**Page text**
Matchmaker Lydia Davis shares her top tips on how to become a dating pro.
Say yes to dates, even if you’re a little unsure as you might be pleasantly surprised!
Don’t judge too quickly – people take a while to warm up. So be gentle on yourself and your date. You might have high expectations but so might they, give and take a little and have fun!
If you’re REALLY not feeling it leave, politely though! I think you don’t have to stay any longer than two drinks. Make an excuse and get out.
Make sure there’s a kiss before the fourth or fifth date, otherwise you’re getting to the friend zone!
If he’s taking you out, take him out too – maybe take it in turns. That way he’ll know you’re interested in getting to know him and you’ll also see it’s pretty hard work thinking of a fun, exciting place to go to!
Leave the cinema until you’re in a relationship, it is not a fun date!
If he’s organised and paid for (or most of) the night say thank you even if you’re not keen on another date. It’s always good to be polite.
Let yourself be spoilt.
Always make an effort, touch up your make up, put on heels or have a total change of outfit to get you in the zone and excited about the date!
Your date may be dating other people, it’s what some people do these days even if you don’t. So don’t be taken aback if you find this out.
If you leave a date smiling but a little unsure of whether the chemistry was there make sure you go on another date, it takes time to get to know someone so make sure you give them a chance.

**Information provided**
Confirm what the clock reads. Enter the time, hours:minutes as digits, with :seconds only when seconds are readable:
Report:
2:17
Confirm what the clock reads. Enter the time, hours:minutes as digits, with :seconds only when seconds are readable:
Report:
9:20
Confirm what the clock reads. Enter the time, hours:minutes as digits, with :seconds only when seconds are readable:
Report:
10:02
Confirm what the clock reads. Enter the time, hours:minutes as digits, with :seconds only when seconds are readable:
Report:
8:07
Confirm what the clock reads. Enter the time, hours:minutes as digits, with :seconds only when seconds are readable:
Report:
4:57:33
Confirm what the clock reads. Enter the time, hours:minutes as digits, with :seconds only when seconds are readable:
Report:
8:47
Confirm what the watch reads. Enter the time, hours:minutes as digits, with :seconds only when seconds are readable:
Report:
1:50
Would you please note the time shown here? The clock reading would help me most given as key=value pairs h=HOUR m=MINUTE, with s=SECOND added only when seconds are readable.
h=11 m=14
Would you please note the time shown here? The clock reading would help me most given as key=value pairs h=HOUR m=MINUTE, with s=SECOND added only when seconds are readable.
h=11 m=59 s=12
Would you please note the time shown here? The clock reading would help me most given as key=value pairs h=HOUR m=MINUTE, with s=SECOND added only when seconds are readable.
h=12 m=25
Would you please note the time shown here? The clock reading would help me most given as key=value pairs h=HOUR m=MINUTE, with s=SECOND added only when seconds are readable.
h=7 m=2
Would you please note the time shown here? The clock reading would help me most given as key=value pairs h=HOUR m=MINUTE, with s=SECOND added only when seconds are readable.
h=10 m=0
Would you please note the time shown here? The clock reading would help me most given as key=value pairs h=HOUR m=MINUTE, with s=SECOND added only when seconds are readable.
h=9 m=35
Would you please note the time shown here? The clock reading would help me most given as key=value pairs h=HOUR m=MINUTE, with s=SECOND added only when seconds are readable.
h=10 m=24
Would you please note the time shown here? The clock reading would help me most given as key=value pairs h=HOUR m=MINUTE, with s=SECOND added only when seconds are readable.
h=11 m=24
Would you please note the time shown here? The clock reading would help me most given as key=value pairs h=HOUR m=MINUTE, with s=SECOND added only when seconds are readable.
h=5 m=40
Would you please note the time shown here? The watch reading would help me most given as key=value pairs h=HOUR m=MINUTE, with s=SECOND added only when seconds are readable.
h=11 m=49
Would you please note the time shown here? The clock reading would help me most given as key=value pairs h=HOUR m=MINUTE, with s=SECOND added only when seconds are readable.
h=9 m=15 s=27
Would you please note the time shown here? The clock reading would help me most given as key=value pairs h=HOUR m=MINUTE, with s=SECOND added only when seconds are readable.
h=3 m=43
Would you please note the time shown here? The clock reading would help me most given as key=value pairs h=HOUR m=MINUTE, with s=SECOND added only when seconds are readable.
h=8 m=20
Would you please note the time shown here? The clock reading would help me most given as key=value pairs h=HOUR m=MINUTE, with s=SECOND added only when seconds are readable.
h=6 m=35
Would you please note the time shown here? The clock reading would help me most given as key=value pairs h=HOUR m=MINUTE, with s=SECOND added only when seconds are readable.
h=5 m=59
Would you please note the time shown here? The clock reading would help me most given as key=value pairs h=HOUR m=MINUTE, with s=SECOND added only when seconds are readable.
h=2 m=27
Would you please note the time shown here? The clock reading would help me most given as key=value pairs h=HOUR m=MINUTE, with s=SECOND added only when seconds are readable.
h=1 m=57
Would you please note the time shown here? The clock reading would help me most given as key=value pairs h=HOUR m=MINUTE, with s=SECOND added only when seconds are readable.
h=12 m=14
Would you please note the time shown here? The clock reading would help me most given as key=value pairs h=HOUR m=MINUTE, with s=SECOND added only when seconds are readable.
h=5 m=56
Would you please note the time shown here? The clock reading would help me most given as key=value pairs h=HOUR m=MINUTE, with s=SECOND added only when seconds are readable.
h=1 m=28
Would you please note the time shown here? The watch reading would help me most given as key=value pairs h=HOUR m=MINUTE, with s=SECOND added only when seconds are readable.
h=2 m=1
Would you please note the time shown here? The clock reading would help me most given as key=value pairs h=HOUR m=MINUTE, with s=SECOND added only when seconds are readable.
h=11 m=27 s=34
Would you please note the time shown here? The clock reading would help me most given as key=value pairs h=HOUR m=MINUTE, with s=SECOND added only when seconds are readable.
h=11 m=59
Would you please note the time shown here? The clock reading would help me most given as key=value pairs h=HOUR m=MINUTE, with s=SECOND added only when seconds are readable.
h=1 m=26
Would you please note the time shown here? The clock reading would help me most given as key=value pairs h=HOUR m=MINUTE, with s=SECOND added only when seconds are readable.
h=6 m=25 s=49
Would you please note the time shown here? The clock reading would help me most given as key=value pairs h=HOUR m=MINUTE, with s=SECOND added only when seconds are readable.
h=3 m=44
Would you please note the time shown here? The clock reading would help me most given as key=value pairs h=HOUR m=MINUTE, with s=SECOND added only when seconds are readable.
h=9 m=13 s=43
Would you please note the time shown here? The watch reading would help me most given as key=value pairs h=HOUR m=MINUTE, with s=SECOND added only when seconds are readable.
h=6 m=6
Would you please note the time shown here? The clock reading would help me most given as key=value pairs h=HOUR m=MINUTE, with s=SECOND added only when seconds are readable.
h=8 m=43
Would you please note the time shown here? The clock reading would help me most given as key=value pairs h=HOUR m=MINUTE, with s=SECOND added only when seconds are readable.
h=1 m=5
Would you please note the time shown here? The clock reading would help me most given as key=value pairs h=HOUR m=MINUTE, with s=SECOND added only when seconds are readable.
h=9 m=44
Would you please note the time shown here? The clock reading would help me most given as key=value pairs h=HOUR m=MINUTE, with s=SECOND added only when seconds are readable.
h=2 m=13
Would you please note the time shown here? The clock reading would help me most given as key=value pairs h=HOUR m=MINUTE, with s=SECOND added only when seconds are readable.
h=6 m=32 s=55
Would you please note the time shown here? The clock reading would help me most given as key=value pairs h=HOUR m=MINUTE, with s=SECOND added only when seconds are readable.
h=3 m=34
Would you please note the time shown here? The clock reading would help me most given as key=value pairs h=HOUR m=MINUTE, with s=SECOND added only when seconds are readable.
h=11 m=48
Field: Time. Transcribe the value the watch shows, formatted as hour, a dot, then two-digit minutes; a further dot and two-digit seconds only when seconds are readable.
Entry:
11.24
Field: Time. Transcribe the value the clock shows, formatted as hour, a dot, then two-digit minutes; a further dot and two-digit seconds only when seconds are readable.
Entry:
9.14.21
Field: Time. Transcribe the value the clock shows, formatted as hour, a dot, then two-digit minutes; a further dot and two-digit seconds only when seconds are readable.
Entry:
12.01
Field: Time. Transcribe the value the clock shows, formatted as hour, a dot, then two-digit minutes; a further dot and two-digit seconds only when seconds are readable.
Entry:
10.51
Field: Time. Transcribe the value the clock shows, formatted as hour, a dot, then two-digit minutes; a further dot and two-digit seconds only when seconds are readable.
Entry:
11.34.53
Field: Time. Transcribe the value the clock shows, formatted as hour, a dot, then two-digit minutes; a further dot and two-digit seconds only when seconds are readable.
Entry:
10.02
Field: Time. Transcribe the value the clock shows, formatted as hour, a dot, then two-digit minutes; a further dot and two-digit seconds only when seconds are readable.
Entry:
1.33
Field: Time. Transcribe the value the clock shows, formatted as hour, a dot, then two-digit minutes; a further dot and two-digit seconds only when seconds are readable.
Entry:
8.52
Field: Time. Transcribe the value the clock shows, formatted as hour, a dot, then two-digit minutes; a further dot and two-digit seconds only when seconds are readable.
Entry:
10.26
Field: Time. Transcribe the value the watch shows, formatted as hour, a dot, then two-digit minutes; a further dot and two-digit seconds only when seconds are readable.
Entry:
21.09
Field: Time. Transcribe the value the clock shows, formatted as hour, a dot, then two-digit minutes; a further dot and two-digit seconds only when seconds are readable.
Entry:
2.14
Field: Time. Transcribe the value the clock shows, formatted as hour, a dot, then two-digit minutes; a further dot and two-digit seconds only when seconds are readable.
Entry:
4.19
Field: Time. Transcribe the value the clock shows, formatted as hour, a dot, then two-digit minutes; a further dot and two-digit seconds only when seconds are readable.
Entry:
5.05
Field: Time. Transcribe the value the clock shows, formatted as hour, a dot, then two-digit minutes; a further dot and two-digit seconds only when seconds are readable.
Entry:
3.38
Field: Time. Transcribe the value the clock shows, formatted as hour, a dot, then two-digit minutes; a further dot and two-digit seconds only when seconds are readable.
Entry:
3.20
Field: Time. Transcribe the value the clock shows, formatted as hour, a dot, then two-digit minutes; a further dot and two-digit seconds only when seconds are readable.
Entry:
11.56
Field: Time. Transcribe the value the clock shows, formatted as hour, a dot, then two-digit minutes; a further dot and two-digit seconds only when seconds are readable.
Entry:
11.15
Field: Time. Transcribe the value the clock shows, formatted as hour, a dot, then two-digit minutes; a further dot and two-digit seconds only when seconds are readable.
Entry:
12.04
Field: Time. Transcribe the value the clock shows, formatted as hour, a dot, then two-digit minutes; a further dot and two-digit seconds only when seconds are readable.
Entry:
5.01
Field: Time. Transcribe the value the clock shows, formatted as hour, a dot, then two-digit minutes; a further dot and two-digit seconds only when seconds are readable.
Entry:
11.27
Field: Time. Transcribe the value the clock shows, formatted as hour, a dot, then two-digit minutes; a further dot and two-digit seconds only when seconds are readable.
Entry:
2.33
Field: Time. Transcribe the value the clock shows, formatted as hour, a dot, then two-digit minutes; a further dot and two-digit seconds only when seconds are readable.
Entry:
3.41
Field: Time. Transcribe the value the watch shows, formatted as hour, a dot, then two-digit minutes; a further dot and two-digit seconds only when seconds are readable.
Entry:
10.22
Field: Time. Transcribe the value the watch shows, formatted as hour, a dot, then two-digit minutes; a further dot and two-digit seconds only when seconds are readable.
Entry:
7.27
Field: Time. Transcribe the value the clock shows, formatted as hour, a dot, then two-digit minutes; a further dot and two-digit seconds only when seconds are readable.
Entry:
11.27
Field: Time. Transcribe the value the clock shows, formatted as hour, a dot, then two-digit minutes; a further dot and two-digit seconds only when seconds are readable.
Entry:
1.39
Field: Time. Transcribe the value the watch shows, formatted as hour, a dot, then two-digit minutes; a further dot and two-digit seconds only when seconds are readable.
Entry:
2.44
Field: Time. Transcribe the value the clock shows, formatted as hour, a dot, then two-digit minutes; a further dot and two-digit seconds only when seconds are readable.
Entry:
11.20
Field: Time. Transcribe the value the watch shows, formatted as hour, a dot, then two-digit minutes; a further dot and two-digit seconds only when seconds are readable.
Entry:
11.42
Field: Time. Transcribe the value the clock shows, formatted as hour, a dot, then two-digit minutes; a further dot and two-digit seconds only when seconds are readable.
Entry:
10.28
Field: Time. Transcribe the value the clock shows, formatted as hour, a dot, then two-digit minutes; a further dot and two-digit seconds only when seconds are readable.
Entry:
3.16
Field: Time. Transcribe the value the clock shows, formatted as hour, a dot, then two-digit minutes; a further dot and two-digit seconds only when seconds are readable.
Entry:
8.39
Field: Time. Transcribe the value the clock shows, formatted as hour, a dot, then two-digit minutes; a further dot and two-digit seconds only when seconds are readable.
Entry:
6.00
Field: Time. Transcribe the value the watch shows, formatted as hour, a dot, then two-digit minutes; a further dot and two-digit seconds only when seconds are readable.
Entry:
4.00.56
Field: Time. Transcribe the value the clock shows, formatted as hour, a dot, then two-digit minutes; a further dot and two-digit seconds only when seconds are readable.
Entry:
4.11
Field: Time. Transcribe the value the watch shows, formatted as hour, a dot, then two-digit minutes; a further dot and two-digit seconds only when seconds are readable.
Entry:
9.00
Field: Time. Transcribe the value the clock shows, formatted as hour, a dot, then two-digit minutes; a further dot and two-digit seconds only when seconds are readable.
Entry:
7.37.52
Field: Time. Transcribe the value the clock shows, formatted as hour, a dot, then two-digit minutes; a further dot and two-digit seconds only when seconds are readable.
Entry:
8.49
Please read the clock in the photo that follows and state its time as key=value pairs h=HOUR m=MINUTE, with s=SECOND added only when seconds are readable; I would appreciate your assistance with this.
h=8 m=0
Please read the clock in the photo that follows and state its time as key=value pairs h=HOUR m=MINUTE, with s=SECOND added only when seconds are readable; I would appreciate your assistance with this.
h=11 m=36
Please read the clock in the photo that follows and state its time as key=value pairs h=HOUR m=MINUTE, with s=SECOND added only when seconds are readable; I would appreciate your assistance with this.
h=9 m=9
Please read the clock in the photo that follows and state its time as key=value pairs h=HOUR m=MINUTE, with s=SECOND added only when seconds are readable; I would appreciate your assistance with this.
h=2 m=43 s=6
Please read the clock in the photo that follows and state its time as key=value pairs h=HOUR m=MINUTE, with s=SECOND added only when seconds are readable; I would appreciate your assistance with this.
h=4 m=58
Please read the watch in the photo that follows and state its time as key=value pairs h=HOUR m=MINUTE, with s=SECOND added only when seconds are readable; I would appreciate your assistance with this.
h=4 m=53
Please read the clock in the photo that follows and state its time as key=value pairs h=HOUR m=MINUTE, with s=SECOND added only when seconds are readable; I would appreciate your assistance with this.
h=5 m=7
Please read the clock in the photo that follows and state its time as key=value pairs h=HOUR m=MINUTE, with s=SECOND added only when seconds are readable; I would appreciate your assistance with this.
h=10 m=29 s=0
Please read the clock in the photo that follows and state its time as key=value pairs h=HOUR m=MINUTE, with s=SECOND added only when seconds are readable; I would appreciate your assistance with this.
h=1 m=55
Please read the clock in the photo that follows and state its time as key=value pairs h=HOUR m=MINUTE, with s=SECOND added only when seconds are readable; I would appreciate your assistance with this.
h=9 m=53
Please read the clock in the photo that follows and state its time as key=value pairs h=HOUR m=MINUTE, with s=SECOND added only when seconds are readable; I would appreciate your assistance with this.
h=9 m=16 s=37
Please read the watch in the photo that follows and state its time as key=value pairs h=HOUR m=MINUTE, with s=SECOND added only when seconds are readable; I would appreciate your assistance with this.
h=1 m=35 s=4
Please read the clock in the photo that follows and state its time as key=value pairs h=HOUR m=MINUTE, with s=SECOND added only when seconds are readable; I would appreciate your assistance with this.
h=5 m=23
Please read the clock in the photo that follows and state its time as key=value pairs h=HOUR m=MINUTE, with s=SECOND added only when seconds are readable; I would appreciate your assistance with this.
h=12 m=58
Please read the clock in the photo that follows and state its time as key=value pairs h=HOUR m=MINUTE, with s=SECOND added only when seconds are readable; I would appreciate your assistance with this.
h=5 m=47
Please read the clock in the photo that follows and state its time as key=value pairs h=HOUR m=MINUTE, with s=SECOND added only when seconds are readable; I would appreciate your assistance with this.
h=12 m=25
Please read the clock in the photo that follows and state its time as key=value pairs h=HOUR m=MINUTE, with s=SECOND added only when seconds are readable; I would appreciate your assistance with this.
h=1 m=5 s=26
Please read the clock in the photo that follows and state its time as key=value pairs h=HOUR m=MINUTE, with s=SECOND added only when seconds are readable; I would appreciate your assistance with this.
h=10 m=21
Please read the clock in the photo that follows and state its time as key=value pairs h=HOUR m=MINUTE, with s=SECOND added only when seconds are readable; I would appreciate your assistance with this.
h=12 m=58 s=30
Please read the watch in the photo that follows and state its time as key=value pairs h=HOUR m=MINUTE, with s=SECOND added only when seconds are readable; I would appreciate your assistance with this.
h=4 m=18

**Instructions for the task**
Rewrite the dating tips from the passage that opens with "Make sure there’s" and closes with "yourself be spoilt.", swapping "cinema" for "theater". You won't need the listing for any of this.

**Exercise result**
Make sure there’s a kiss before the fourth or fifth date, otherwise you’re getting to the friend zone!
If he’s taking you out, take him out too – maybe take it in turns. That way he’ll know you’re interested in getting to know him and you’ll also see it’s pretty hard work thinking of a fun, exciting place to go to!
Leave the theater until you’re in a relationship, it is not a fun date!
If he’s organised and paid for (or most of) the night say thank you even if you’re not keen on another date. It’s always good to be polite.
Let yourself be spoilt.